Diary of a Retiree Robert A. Lytle: Christmas Came Early This Year

Diary of a Retiree – Saturday, December 5, 2020 – Christmas Comes Early This Year

Bob sits in a chair with bookselves behind him
Bob Lytle in his home library

Up at 7:30, I made our usual eggs and toast, and sat down with the iPad.

The Detroit News front page has a Neal Rubin article about the Straits of Mackinac’s Round Island Lighthouse and its small but dedicated group of preservationists. With the Great Lakes having record high water levels and the likelihood of unusually damaging ice and high winds, this could easily be the last year Mackinac Island visitors might appreciate the iconic 125-year-old structure.
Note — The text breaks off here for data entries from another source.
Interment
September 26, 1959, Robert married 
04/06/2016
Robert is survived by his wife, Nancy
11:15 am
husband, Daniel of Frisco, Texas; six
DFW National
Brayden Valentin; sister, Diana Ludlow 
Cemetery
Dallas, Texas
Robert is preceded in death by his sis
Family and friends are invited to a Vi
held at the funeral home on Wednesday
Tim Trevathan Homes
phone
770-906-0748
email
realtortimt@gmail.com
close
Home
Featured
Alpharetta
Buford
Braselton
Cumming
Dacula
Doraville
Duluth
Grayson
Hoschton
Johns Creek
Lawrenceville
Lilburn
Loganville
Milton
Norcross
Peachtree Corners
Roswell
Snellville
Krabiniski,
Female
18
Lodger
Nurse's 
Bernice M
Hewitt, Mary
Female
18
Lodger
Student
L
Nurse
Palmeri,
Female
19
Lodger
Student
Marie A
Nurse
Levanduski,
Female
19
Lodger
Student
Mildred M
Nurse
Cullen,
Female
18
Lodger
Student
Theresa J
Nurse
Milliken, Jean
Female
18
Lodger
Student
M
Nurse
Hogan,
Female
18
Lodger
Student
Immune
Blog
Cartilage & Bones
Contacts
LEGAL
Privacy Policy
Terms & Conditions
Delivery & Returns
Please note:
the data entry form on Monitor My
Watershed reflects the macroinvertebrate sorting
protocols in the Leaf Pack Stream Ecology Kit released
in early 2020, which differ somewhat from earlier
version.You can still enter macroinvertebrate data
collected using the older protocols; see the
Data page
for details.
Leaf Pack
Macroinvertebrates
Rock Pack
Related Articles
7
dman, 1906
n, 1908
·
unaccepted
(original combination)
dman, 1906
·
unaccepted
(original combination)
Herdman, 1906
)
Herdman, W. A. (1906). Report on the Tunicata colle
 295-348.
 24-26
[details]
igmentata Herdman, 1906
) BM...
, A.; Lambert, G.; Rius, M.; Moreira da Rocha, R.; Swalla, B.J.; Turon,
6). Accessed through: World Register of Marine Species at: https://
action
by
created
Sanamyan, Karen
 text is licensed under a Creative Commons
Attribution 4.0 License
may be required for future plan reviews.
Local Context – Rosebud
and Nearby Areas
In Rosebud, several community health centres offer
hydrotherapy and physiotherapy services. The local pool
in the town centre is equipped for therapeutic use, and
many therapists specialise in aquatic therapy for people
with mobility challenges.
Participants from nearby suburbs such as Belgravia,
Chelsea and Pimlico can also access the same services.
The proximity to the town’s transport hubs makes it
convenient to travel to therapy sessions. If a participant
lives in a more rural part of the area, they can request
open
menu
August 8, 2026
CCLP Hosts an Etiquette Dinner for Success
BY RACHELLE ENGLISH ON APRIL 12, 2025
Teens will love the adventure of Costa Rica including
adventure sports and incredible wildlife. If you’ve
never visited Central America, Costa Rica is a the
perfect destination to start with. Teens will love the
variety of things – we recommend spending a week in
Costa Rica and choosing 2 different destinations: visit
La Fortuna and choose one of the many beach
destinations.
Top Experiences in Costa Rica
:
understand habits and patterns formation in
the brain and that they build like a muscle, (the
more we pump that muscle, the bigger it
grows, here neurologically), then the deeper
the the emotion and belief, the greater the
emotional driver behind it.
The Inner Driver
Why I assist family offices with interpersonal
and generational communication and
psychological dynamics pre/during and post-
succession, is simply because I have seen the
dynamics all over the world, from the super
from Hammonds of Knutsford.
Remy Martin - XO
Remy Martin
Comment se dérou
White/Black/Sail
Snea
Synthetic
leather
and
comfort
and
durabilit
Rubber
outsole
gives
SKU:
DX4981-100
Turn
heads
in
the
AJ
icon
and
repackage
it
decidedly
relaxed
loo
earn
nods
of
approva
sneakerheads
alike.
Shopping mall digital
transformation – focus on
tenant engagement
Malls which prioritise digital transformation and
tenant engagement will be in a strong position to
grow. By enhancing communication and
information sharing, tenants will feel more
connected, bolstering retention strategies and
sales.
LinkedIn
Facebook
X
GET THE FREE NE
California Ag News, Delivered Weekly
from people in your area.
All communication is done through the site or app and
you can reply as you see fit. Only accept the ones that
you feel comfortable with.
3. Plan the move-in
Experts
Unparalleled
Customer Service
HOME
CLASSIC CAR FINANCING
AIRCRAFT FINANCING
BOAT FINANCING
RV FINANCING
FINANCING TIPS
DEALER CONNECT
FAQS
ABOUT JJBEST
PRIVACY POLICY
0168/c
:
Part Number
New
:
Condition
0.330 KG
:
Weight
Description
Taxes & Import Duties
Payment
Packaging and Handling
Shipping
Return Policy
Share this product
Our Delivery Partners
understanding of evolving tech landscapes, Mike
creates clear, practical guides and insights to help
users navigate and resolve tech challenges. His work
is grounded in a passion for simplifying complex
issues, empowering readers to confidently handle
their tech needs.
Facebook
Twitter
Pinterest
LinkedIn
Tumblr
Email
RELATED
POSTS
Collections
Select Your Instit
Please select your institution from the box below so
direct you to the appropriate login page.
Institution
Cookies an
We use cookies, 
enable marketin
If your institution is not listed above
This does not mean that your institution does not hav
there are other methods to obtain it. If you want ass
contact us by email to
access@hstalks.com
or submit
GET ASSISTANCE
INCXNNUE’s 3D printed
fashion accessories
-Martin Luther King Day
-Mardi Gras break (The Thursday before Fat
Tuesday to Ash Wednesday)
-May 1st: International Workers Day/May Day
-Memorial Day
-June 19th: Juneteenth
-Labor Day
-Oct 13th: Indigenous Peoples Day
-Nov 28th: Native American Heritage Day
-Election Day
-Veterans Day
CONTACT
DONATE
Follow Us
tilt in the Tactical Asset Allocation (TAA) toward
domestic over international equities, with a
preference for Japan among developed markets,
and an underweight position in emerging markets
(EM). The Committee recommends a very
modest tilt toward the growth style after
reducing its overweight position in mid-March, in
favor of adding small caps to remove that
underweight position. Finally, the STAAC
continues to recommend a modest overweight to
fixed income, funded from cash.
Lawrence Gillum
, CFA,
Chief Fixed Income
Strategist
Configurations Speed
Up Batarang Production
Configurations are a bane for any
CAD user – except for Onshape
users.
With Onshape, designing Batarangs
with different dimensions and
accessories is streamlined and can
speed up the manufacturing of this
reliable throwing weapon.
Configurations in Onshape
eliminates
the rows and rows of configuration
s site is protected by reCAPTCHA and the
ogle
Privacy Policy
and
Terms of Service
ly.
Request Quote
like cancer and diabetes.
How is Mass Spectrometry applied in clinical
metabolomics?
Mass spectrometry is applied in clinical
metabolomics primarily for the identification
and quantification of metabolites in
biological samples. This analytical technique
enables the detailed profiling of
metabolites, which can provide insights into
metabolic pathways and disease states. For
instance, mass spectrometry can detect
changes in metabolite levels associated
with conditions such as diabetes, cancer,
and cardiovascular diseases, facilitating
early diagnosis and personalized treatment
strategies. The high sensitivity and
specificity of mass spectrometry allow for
I read the article and passed it across the breakfast table to Candy. While she read, I turned to the daily Sudoku. A minute later I glanced up to see her bawling her eyes out. I guessed she had skipped the lighthouse article and read an obituary of an old friend. I asked, “What’s wrong?”

“This lighthouse story,” she said. “It’s so touching.”

I was relieved no one had died and admitted I had had the same emotional reaction.        

Each of our interests in Round Island comes from a lifelong love for the Straits area and Mackinac Island in particular. Candy visited with her parents every year since she was a child. I spent my early summers at our family cabin in the nearby Les Cheneaux Islands. Following that, I worked four college summers on the Mackinac Island yacht dock where Candy and I met.

After marriage, we continued our summer trips with our sons, and I began writing young adult books with the Straits area being the location for six of them. Now we make the annual pilgrimage with the boys, their wives and our grandchildren.

The News article continued to reveal a most heartwarming story, which included Matt McMullen’s name. Matt is a high school teacher in Clio. As a Boy Scout in 1996, he and his troop came to Round Island to volunteer at the lighthouse, sweeping and doing whatever they could to spiff up the old building. This was over two decades ago, and during the following winters, he and his friends watched the lighthouse deteriorate.

By the early 2000s, Matt organized his old Scout pals and formed the Round Island Lighthouse Preservation Society. With no major funding, their efforts were primarily cosmetic. This year, with the potentially drastic winter approaching, there was practically no hope for an 11th hour remedy. They needed a prayer answered. Out of the blue – an angel – an anonymous benefactor, donated $250,000 to Matt’s underfunded but enthusiastic society. It was a godsend for sure; but had the money come too late?

Matt asked the advice of a nautical engineering firm. It advised that, even with the donor’s enormous contribution, the project could not be completed in time without securing a suitable tugboat, huge barge and an experienced crew capable of collecting, hauling and accurately depositing 1,500 tons of refrigerator-sized limestone block around the tiny island lighthouse – and do it pronto.

 A second miracle came. A suitable company, the North Shore Marine Terminal in Escanaba, whose owner, Nick Kobasic, was also a Mackinac Island lover, stepped in and took the risky job. By November 17, only three weeks ago, facing the dreaded Winds Of November that are famous for shipwrecks throughout Great Lakes history, his loaded barge was chugging its way to the to the Straits. On November 20, 4 days later, the impossible mission became Mission Accomplished – and just in the nick of time. Without Matt and his old Boy Scout buddies, along with one major donor, several other contributors and a host of preservation enthusiasts, Michigan’s iconic lighthouse might have been reduced to an embarrassing eyesore, an unsightly pile of rubble by May, 2021. Christmas – for all of us – has come early this year.

After re-reading the article, I brought up the Round Island Lighthouse Preservation Society website. I watched an earlier video of Matt as he described the reclamation needed to reclaim the severely eroded island and its precious building.  

I emailed Matt, telling him of my willingness to contribute several of my 2004 book, Mystery At Round Island Light, to the Society’s website store. The books, I told him, are leftover from its publisher going out of business. I bought the remaining copies rather than have the publisher sell them to a recycling company for pulp. As it is, they are not doing anyone any good, stored as they are, in my garage. I told him that I wrote the stories to be read, not to be turned into refuse. If the lighthouse society can sell them, it would be my contribution to their cause. Matt called me less than an hour later, eager to meet.

Now, let’s all celebrate the Straits Area’s most extraordinary gift. Merry Christmas, Mackinac Island visitors and lighthouse lovers! Thank you Matt and all those who made it possible.

Visit Robert A. Lytle’s Website


  1. Thank you Bob for your personal invite, I can’t imagine a better storyteller to share this good news with the rest of Michigan! As a not so young adult, I have enjoyed each of your books, and passed them along to the real young adults to be able to touch local history through your gifted telling. May this next chapter of your life continue to be shared so well, and so effectively.